Our ability to navigate the world, and form episodic memories, relies on an accurate representation of the environment around us. This cognitive map, which is thought to reside in the hippocampus of the brain, gives us the flexibility we need to find our way around in familiar places and to store the events we experience in our day-to-day lives.
Place, head-direction, boundary, and grid cells are thought to constitute the main units of this neural positioning system, the ‘GPS’ of the brain. Place cells identify the current location, head-direction cells provide compass-like information about directions, and boundary cells measure distances from landmarks such as the walls of the enclosure in which the animal finds itself. Due to their periodic firing pattern in standard symmetrical environments such as squares and circles, grid cells have traditionally been thought to represent the spatial metric system of the brain, or the coordinates of the GPS system, with place and border cells acting to stabilize the grid.
A new study, published today in Science, explores the consequences of distorting the shape of the enclosing box on these cognitive maps of space. The results detail how our cognitive maps adapt to changed environments and shed light on how distinct types of neurons may connect to form these maps.
Previously, it had been shown by lead author Julija Krupic and her colleagues that boundaries can influence grid cell symmetry, but how they did so was not clear. In the present study, they recorded from a region of the hippocampal formation called the medial entorhinal cortex as rats foraged for food in environments with differing shapes and borders. They found that the grid cells closer to the changing walls shifted more than those further away: the grid rescaling was not homogenous.

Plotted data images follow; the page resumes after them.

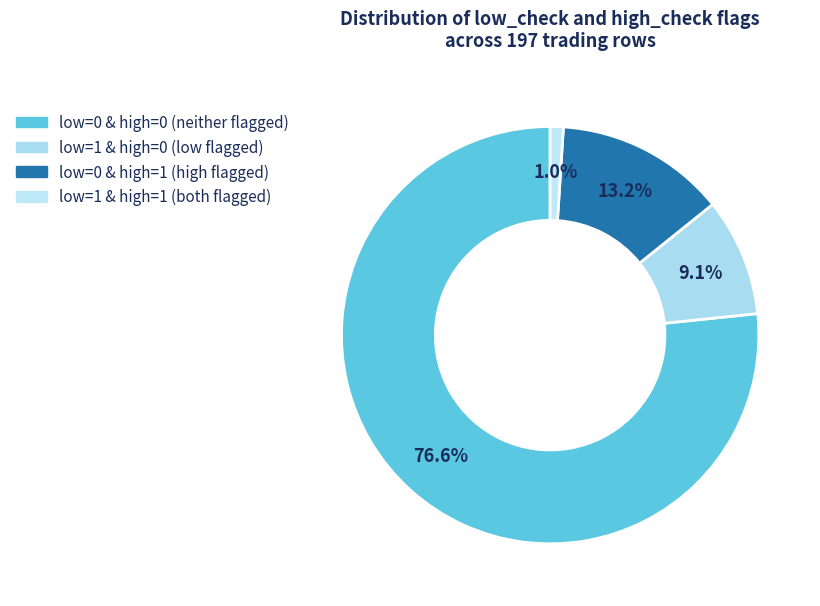

How many segments does this pie chart have?

4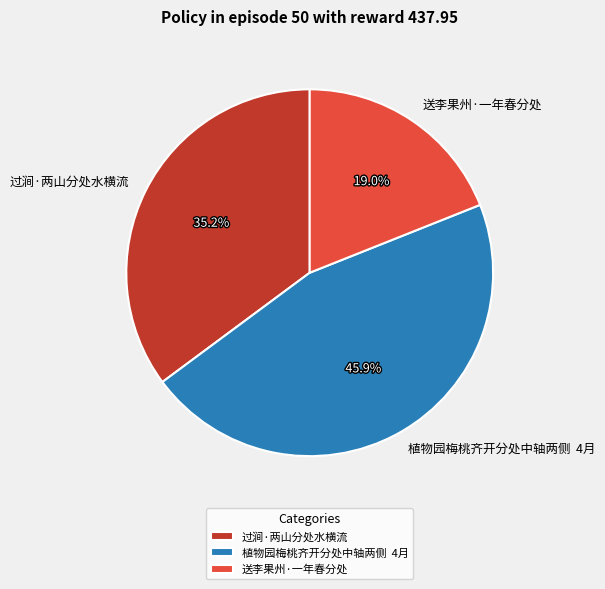

How many segments does this pie chart have?

3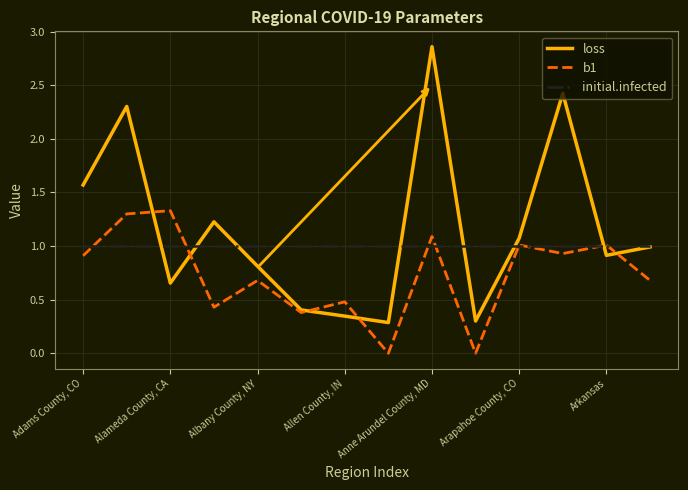

Rank the series by their maximum value, from highest to lowest.

loss, b1, initial.infected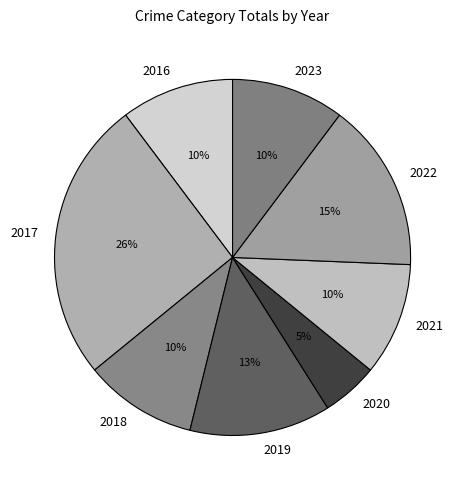

Which category has the smallest portion of the pie?

2020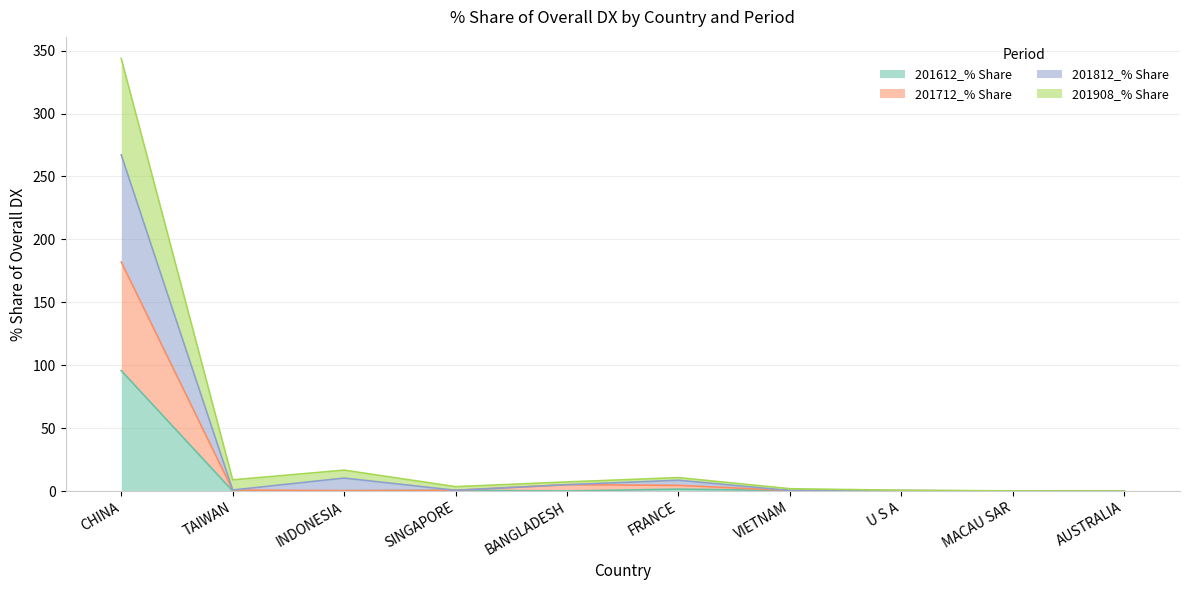

Which has a higher value, INDONESIA or CHINA?

CHINA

Julija Krupic, a lecturer at the University of Cambridge, said “This was an exciting finding since it opened up the possibility that the loss of the symmetrical pattern in polarized environments might mean that the grid cells are not providing the spatial metric for the map. We realised they could still do so however only if they all reacted in roughly the same way to the changing walls. We examined this possibility and it turned out to be the case.” One of the other authors, Marius Bauza of the SWC, used a large data set of simultaneously recorded grid cells collected using a state-of-the-art Neuropixels probe and carried out the decoding computation to see if a computer program could accurately identify the animal’s location on the basis of the distorted grid patterns: “We wanted to see if the rest of the brain could still use these distorted patterns and indeed found that that was the case. We don’t know that it actually does this but it certainly is possible.”
To elucidate the mechanisms underlying the interactions between grid, place and border cells, the researchers also recorded from place cells in a region of the hippocampus of the brain called CA1, in some cases at the same time as the grids. One popular idea is that the firing fields of these place cells are formed from the interaction of several grid cells. However, in the present study, they found that, while place cells also undergo a similar pattern of shifts in relationship to the moving wall, the size of the shift did not significantly correlate with grid cells, indicating that while some place cells may be interacting with grid cells, others are not and there looks to be a more complex relationship involving border cells too.
Senior author John O’Keefe remarked in conclusion that “we still have a lot to learn about the way in which the spatial cells of the hippocampal formation represent the environment and interact to form our cognitive maps.”